The latest Madness of Crowds column is here:
The other day I was walking with a brace of my children up the steep road that approaches Brighton Station from North Laine when I observed a long, dark, liquid rivulet flowing down the pavement, and then a young man, blind drunk, and hobbled by his jeans, which were at half-mast. I pointed out to the boys the paradoxical purity of the line of pee – it’s unusual to see an entire urination so graphically demarked – and then the high-fashionableness of the dosser, whose boxer shorts were fully exposed.
Whence comes this rage among young men to hoist their underwear up above their outerwear? A rhetorical question: we know it comes from da ghetto, and we know also – or can easily deduce – why it comes from there: young, poor African-American men were in no position to afford the full designer fig mandated from the 1980s on, so they opted for the pants alone and then made a fashion statement out of pulling rabbit’s ears of Klein or Hilfiger from behind their waistbands.
There’s also, I think, the curious constraint on the legs the fashion demands – is this not a subconscious allusion to a post-industrial and trans-generationally idle workforce?

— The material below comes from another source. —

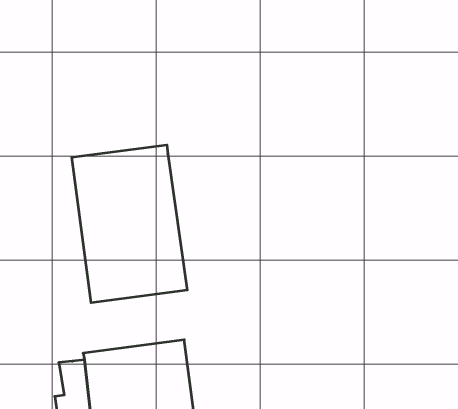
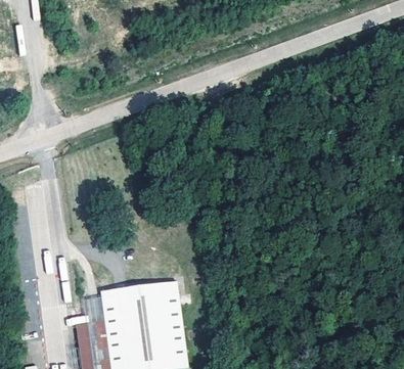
building: [72,145,187,303] -> none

Especially when combined with carpenter jeans that have never been near joinery, the punchy boxer shorts seem an ironic statement of the form: “There is no striding work available for the likes of me, so I will stumble about the place, fettered in a denim-and-cotton chain gang.”
To suggest that any given style of dress is folly is surely the height of tendentiousness – after all, is it not the case that the fripperies of every generation appear surpassingly absurd to the dandies of the last?

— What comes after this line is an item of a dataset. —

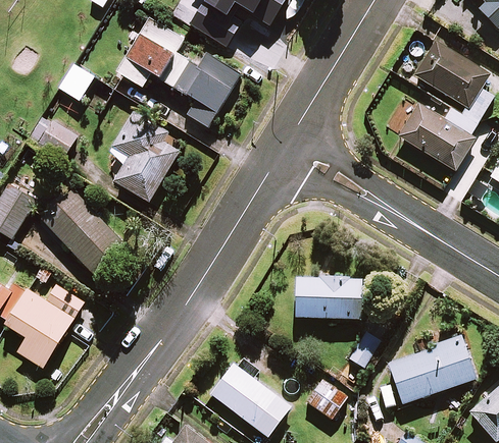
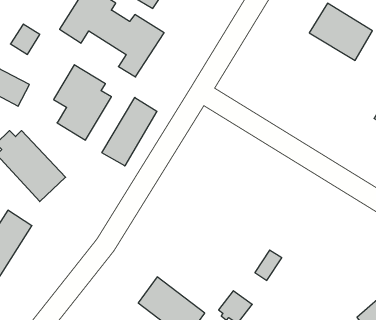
building: [398,102,476,171] -> none
building: none -> [102,97,157,166]
building: [295,276,361,318] -> none
building: [389,335,476,402] -> none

When I summon up memories of beseeching my mother to sew flowery inserts into my jeans to create exaggerated flares and, a mere three years later, trying to force my feet through the eight-inch cuffs of drainpipes, well, it makes even the most priapic of codpieces, the most erect of coxcombs, the tightest of corsets and the most steatopygic of bustles seem tame.
And yet … and yet. I still can’t get over the outer-underwear; every time I see a young chap hoick up his jeans so that a little cloudy puff of underpants issues from the waist it occurs to me that many thousands of other young men must be doing exactly the same thing at precisely the same moment.

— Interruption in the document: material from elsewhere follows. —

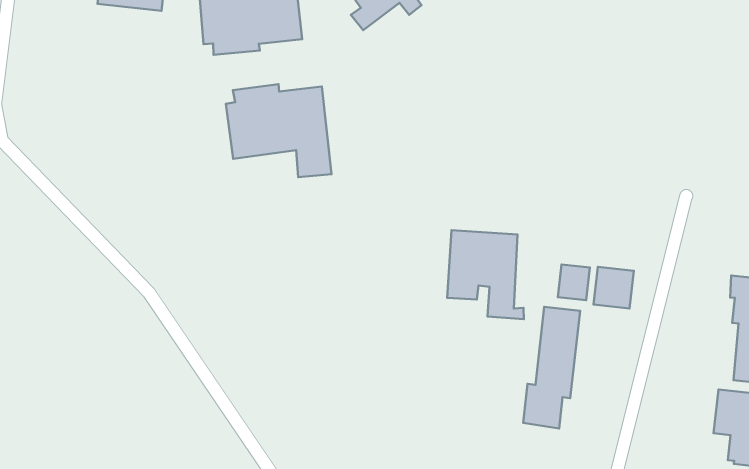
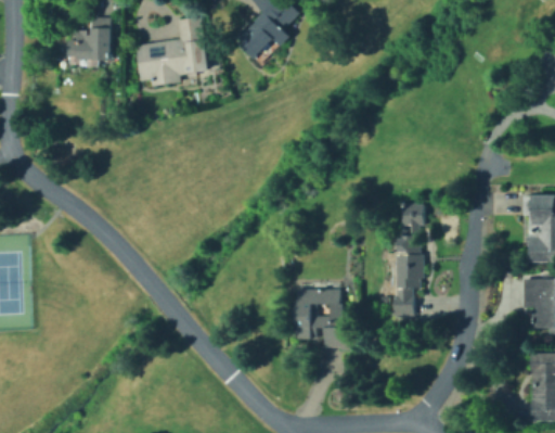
building: [226,84,331,177] -> none
building: [447,230,524,319] -> [295,289,351,347]
building: [594,267,634,308] -> none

It’s like that, style, isn’t it? No matter how many newspaper supplements there are, how many magazines, and how many TV shows telling you what thong you should part your arse cheeks for, there still seems an instinctive and herd-like impetus to changes in habiliment: one day you see someone looping their scarf in a certain way, the next you notice that everyone is looping their scarf like that. Fashionistas prate on endlessly about clothing as a means of expressing individuality, but it takes only a decade to elapse for us to look back and see that we were as undifferentiated as buffalos in our recherché hides.
However, it wasn’t until I sat down to write this piece that my own underlying neurosis concerning exposed male nether garments became clear to me: like Freud en train to the completion of The Psychopathology of Everyday Life, I realise that it is within the tucking-in of my own psyche that the underlying dirt is to be found. My father had a singular lack of personal modesty: he would wander around the house stark naked, a sock in one hand, while querying in fluting tones: “Has anyone seen my other sock?”
Even in public he found it hard not to breach the taboo of common decency. His own nether world, for as long as I knew him, consisted of elephantine grey flannel Oxford bags, and even more elephantine flannel underpants, usually of a distempered hue. As this ensemble was lashed in place by a thin leather belt, Dad often got discombobulated, and on these occasions he would, quite unselfconsciously, un-belt, unfasten and unzip his trousers, then rearrange these wads of cloth.
So it is this, the memory of the primordial outer-underwearer from da ghetto of the London School of Economics, that I am trying to repress when I see all these fellows flaunting their pants. It is not the madness of the crowd that this illustrates – but one of my own.